Hermas, in his book The Shepherd, written about A.D. 140, writes, ‘Repentance is great understanding’. Repentance is insight, not emotion; it is understanding the conditions that enslave and corrupt.  Fr. Alexander Men, an outspoken Russian priest who was assassinated in 1990 at the end of Perestroika, wrote,

“The good news of Christ was preceded by a call to repentance…and the very first word of Jesus’ teaching was ‘Repent.’ Remember that in Hebrew this word means ‘turn around,’ ‘Turn away from the wrong road.’  While in the Greek text of the Gospels, it is rendered by an even more resonant word, metanoite, in other words, rethink your life. This is the beginning of healing.  Repentance is not a sterile ‘grubbing around in one’s soul,’ not some masochistic self-humiliation, but a re- evaluation leading to action. …The abscess must be lanced, otherwise there will be no cure.”

If we are resolved to move daily further into union with Christ, we must be ready for a journey; to face our sins, the things that hold us back, and to let God begin to heal them.  Lent is decluttering the soul.  It is learning that we can go with-out; and seeing that God might flood in to the gaps left behind.  Lent is not beating ourselves up; it is making room for God’s grace to repossess us.

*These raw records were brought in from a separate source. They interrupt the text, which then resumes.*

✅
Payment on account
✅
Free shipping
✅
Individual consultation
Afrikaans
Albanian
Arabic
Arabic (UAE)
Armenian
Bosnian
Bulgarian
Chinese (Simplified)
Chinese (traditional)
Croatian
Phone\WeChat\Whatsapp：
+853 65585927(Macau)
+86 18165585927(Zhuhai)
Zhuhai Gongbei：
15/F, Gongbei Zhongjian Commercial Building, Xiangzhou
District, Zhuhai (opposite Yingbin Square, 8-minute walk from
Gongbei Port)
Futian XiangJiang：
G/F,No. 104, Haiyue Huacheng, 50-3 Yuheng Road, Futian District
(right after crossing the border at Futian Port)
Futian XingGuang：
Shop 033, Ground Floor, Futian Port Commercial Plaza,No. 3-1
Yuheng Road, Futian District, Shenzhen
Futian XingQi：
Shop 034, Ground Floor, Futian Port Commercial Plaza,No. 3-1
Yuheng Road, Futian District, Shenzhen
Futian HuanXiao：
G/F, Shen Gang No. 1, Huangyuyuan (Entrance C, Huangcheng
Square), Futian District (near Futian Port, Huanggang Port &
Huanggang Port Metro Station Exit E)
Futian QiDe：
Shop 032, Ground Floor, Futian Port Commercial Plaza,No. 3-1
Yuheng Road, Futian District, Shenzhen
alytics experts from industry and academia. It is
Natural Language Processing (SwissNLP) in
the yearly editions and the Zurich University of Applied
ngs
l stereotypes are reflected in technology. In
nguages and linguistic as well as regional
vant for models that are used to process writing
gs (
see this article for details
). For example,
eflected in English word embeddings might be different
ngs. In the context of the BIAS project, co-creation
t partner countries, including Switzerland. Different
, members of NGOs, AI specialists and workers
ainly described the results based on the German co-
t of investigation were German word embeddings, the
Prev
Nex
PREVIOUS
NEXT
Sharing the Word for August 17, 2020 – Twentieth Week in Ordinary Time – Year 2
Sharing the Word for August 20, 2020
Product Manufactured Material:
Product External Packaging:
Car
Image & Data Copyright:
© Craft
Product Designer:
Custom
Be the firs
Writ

That’s why repentance is the way back to the Father.  It is both the door and the path to a new life.  And to have the heart set on God is to choose wisdom, and to follow him who calls us.  Not to a life where desires are fulfilled, but to one where the restless heart is finally set at ease and at peace.  R.S. Thomas, in his poem ‘The Bright Field’, puts it well:

I have seen the sun break through

to illuminate a small field

for a while, and gone my way

and forgotten it.  But that was the pearl

of great price, the one field that had

the treasure in it.  I realize now

that I have to posses it.  Life is not hurrying

on to a receding future, nor hankering after

an imagined past.  It is the turning

aside like Moses to the miracle

of the lit bush, to a brightness

that seemed as transitory as your youth

once, but is the eternity that awaits you.

Our question for Lent, then, is can we turn aside from the world that sometimes threatens to seduce us all, and look for something deeper?  Remember what Jesus says: “for where you treasure is, so will your heart be…”.